A new breed of point-of-sale malware, called GamaPoS, is spreading across the United States and Canada through the Andromeda botnet. In a first for such threats, GamaPoS uses malware coded using the .NET framework.
GamaPoS, like many recent threats, scrapes off credit card data from point-of-sale systems,Trend Micro reported last week in its TrendLabs Security Intelligence blog. It has affected organizations in 13 U.S. states and one Canadian province: Arizona, California, Colorado, Florida, Georgia, Illinois, Kansas, Minnesota, Nevada, New York, South Carolina, Texas, Wisconsin and Vancouver, Canada.
"The GamaPoS threat uses a 'shotgun' or 'dynamite fishing' approach to get to targets, even unintended ones," Jay Yaneza, threats analyst, wrote in the blog. "This means that it launches a spam campaign to distribute Andromeda backdoors, infects systems with PoS malware, and hopes to catch target PoS systems out of sheer volume. Rough estimates show us that GamaPoS may have only hit 3.8% of those affected by Andromeda."
Retailers that accept Visa, Discover and Maestro, among other credit and debit cards, risk losing customer data to GamaPoS.
"The GamaPoS infection starts when victims access malicious emails that contain attachments such as macro-based malware or links to compromised websites hosting exploit kit content. This kind of modus operandi is similar to past Andromeda revivals," Yaneza said.
Once converted into Andromeda bots, the affected machines can be manipulated via a control panel that enable the cybercriminals to perform different commands. Attackers use copies of the tools Mimikatz and PsExec to gain control. However, it is only on certain instances that GamaPoS would be installed (see TrendLabs figure below).
PsExec and Mimikatz are popular tools in targeted attacks, Yaneza wrote. PsExec was used in the Target breach to kill processes and move files. "It is a legitimate whitelisted tool that attackers can use to remotely control and perform diagnostics on systems. On the other hand, Mimikatz is a publicly known tool, inserted in other tools, which attackers typically modify. It can be considered one of the best tools to gather credentials from a Windows system. Having both PsExec and Mimikatz in the GamaPoS infection chain enables attackers to laterally move inside target networks at a great degree," he said.
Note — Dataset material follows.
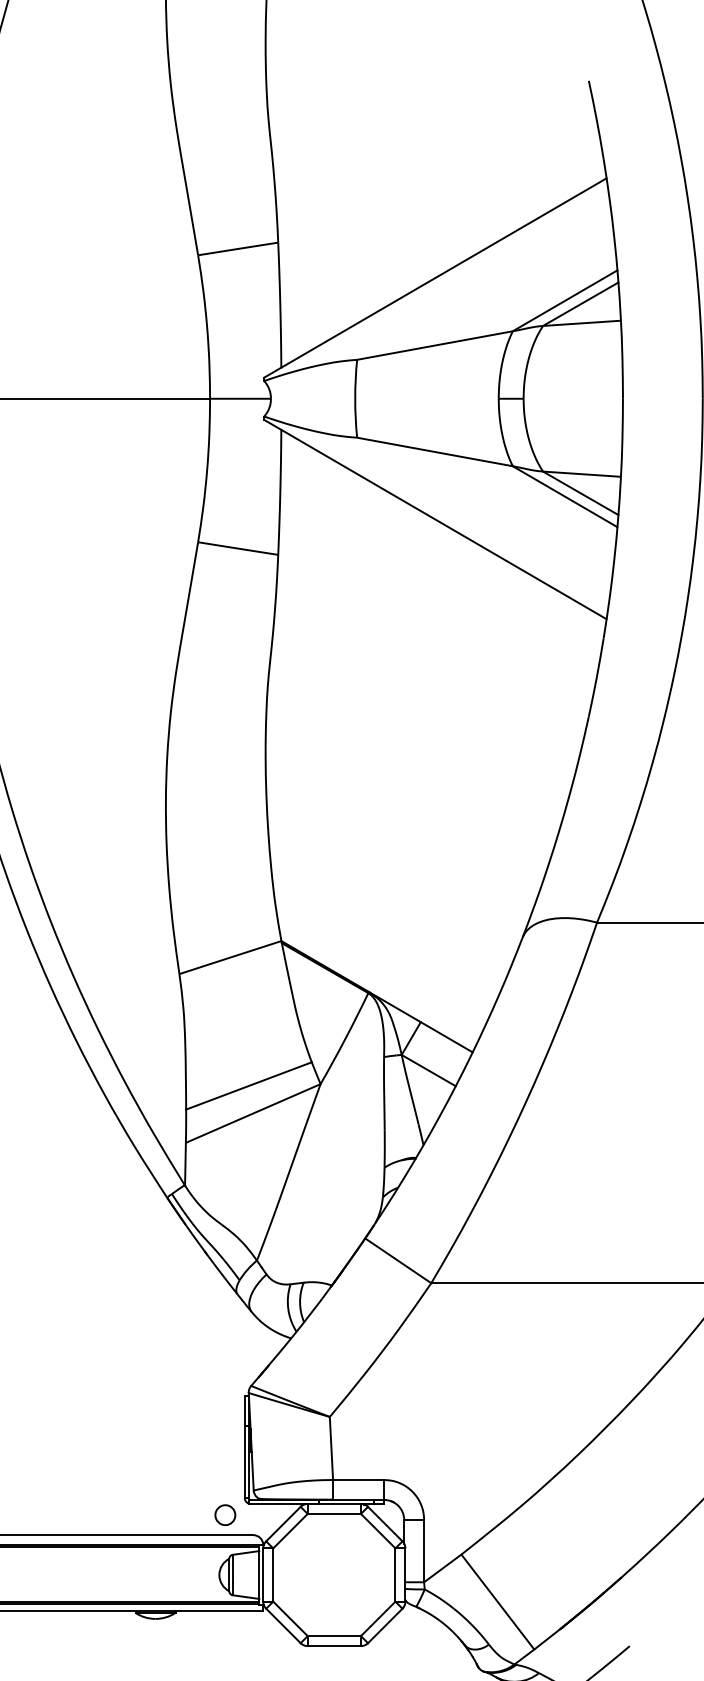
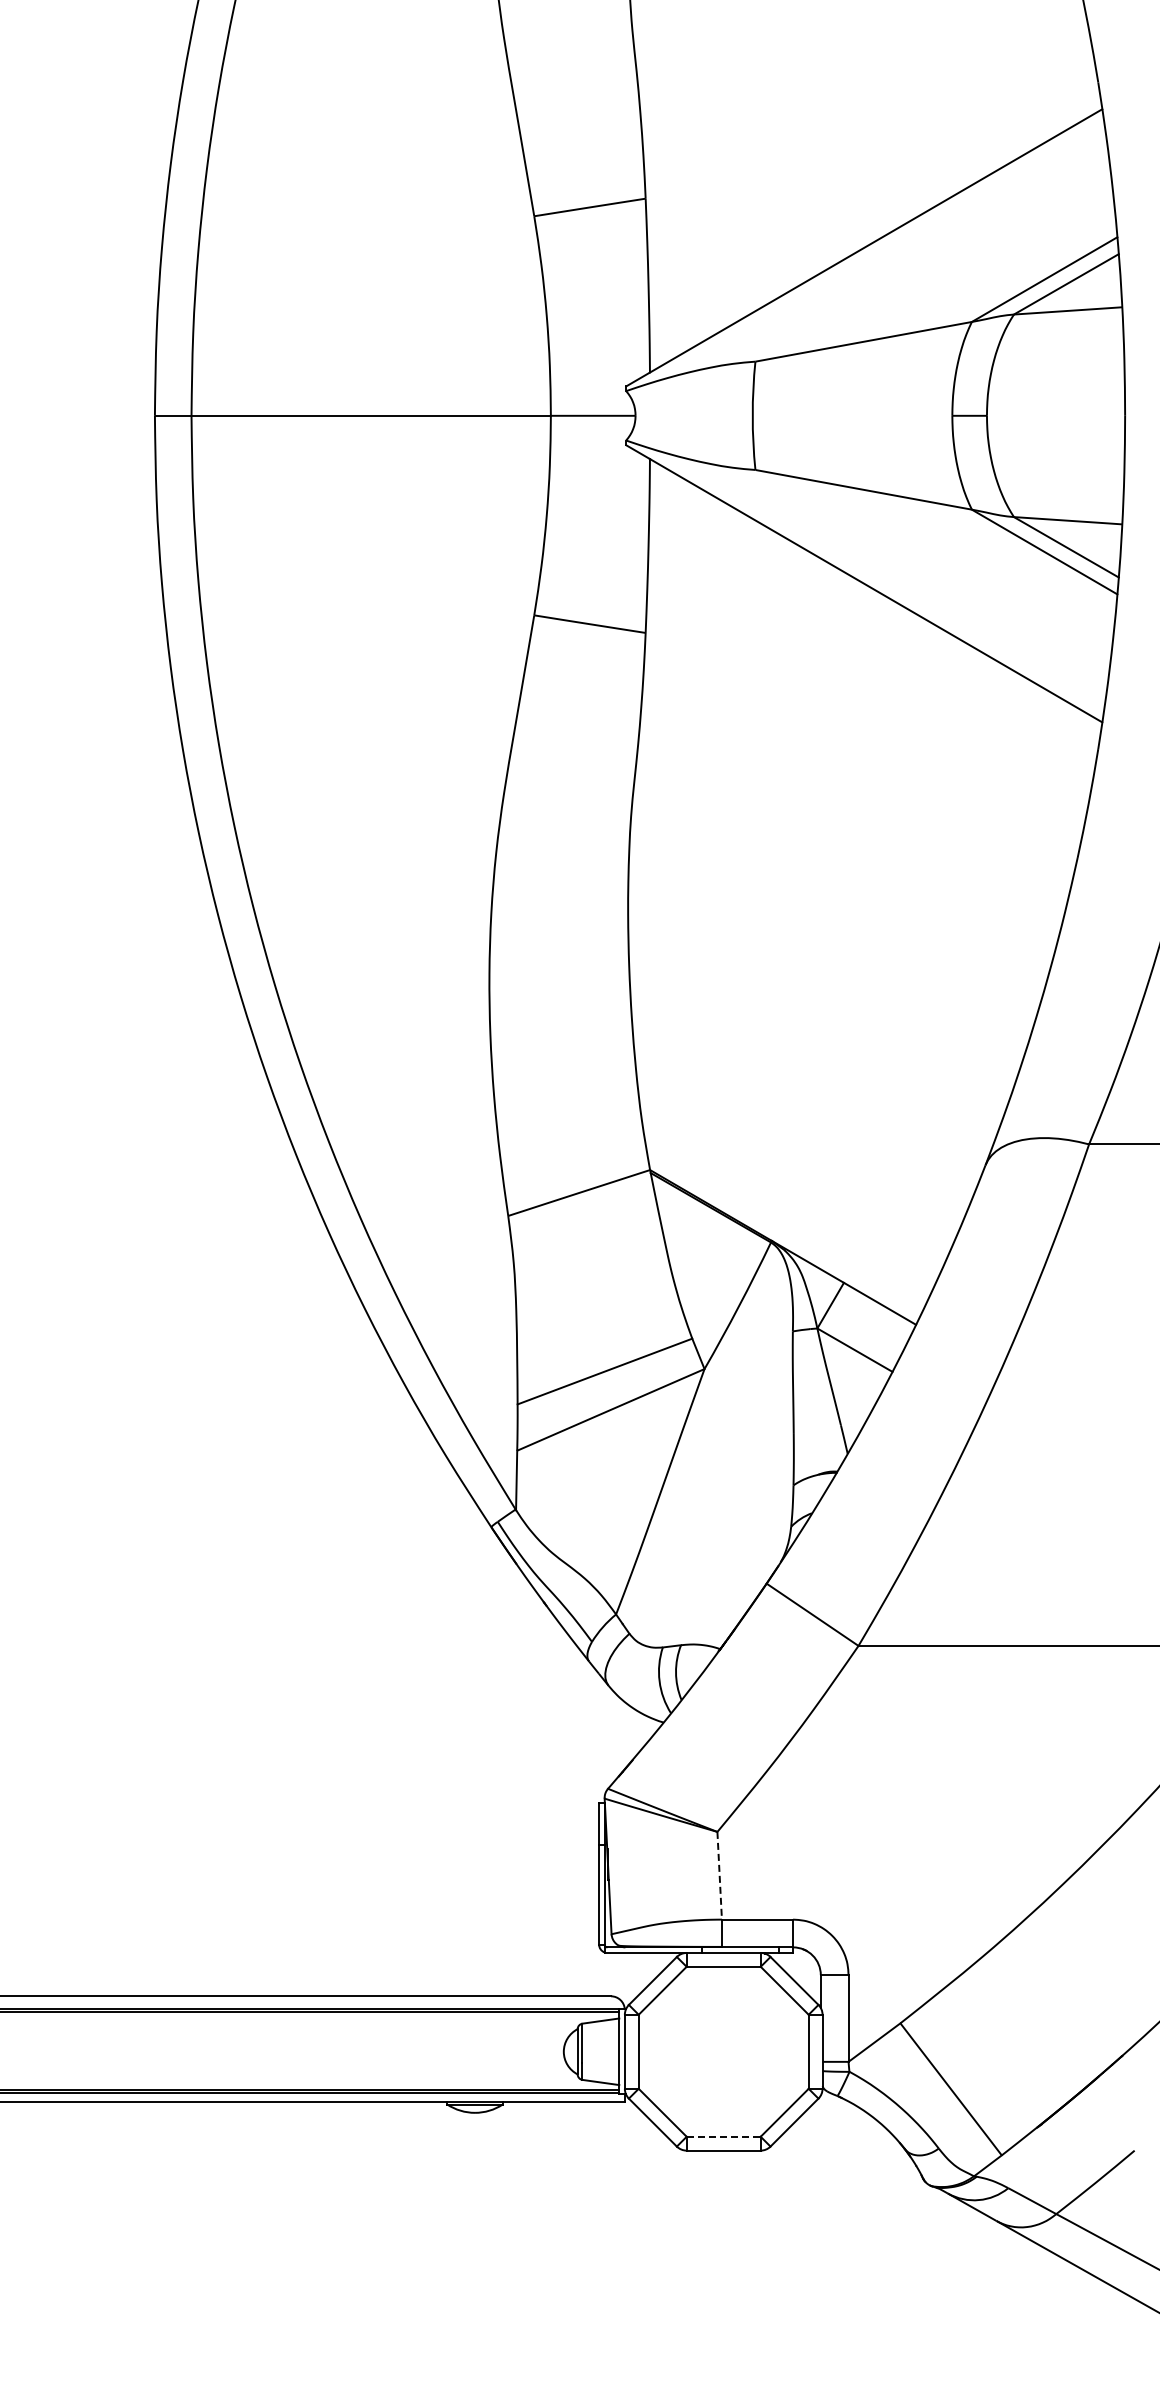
line: (331, 1448) -> (719, 1875), solid -> dashed
circle: (224, 1515) -> (571, 1968), removed
line: (334, 1635) -> (724, 2136), solid -> dashed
Andromeda is a well-known botnet (a network of computers infected with malicious software) that emerged around 2011. Cybercriminals use Andromeda for its wide reach, which allows them to control endpoints, effectively turning them into bots or zombies. The highly configurable and modular design of the Andromeda botnet can fit any malicious intent, like distributing ZeuS or, more recently, distributing a Lethic bot, Yaneza said.
Earlier this year, the Andromeda botnet was seen spreading macro-based malware, which is an old cybercriminal trick that has lately been regaining traction. "Based on our research, the past few months seem to be quite busy for the Andromeda botnet. Its recent activity reveals its heavy presence in the United States," he said.
Using an old botnet as a shotgun method to cast a wide net for targets has its merits, Yaneza said. By using spam and exploit kits to establish a large mass of bots, the hackers can steal information from specific targets, with some being sold to other threat actors.
This threat combines a classic botnet with a PoS RAM scraper, thus requiring more sophisticated methods of protection, Yaneza wrote. To deal with exploit kits and botnets like Andromeda, IT managers must be up to date on patches for vulnerabilities that can be exploited by these kits.
"To prevent threats from coming in via malicious emails, enforce strong security policies that work according to how your company uses email so as to prevent threats like macro-malware pass through. Effective spam filters that evaluate if attachments have malicious intent work best against these threats," Yaneza said.